Ted Frazer, Head of Marketing at Seeff, says the results seem accurate. He says: “My sense is that most professional practitioners and larger regional/national real estate groups are seeing the Act as a positive new step and are looking to adopt it and implement it as soon as possible.”
According to Jonathan Broekman, Principal and Owner at Homes of Distinction, the results are reflective of a more technologically advanced industry. “Like everything following the impact of the two-year COVID lockdowns and regulations, the real estate industry is rapidly becoming more technologically advanced. So the introduction of the PPA coincides with the industry becoming more streamlined. If you aren’t staying on top of these changes you are going to be left behind,” he points out.
Industry thoughts on the Act
The Act has generally been well received by the real estate industry. For many, it’s a welcome step in the right direction, clearing up unclear and poorly implemented legislation.

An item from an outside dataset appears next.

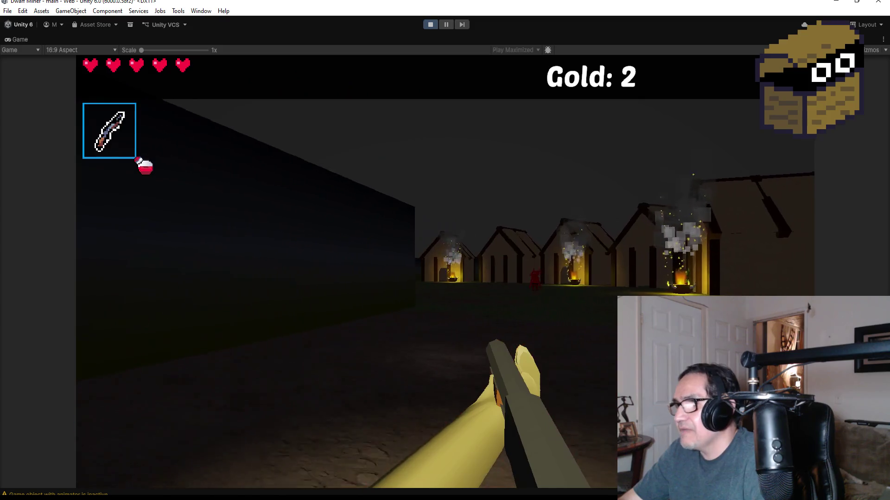
pyautogui.press('w')
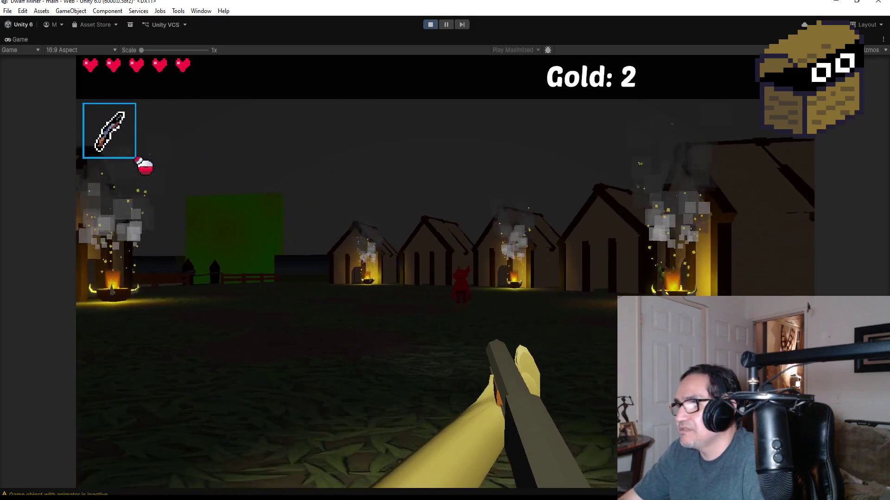
pyautogui.click(445, 251)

Speaking positively about the Act, Frazer says: “The Estate Agency Affairs Act was in need of an update as much of it was no longer relevant. The new Act offers increased levels of protection to consumers and will also ensure a higher level of professionalism across the industry.”

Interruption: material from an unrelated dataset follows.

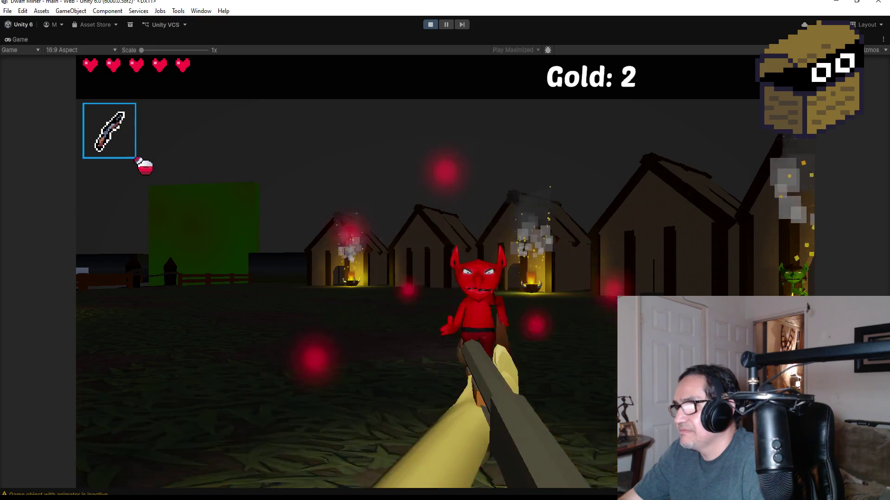
pyautogui.click(446, 250)
pyautogui.click(445, 251)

Sharing the same sentiment, Broekman says: “I 100% agree that revision of the Act was long overdue. Encouraging transformation in the industry is to be encouraged so the impact should then be positive.”
Offering a more measured opinion, Van Rooyen says: “As with any new legislation, I think the emphasis should always be on holding people accountable. If we all obey the rules and conform to the new regulations, it can have a positive effect on the industry. I like the fact that agents’ licences remain valid if they progress from interns or change employers. Standardised fees are welcomed, and I also appreciate that property practitioner training will be made more affordable.
“One negative for me is the requirement for tax clearance and BBE certificates as this may exclude many agents and principals initially – let’s hope this will be phased in allowing time for everyone to become compliant.”
Impact on real estate businesses
While the PPA is one of the most significant legislation in recent years, property practitioners haven’t seen major changes to the day-to-day running of their businesses.
According to Frazer, Seeff’s licensees and agents are working hard to adhere to the new regulations and are rolling out all necessary requirements as quickly as possible.
Van Rooyen says the most obvious change has been the amendments to documents and her team’s titles. She notes that one hurdle is ensuring every mandate (even open mandates) has a signed sellers disclosure form. This has proved challenging to obtain from some sellers who have listed with multiple agents (most of whom have not insisted on the disclosure form being provided).
Meeting the Act’s requirements
While many of the PPA’s expectations are similar to the Estate Agency Affairs Act, there’s still a need for property practitioners to comply. The consequences can range from a fine to imprisonment for up to 10 years.
Both Broekman and Van Rooyen consulted with their attorneys to ensure all documentation, manuals, procedures, and marketing material is compliant. Each has also ensured their teams attended training on the Act’s requirements.
“We approached this cautiously but responsibly, setting up an internal working committee to look at all aspects of the Act,” says Frazer. “This committee focused on where it needed to be applied. For example, updating our various agreements, ensuring that FFC numbers/certificates were available electronically, application to marketing elements, and so on.”
Getting up to speed with the Act
While not immediately felt, the Act will have a far-reaching impact on the property sector. Property practitioners are encouraged to familiarise themselves with the requirements of the Act and ensure their businesses comply. It’s also important to seek legal counsel in order to understand the implications of the Act and how to apply it to the running of their businesses.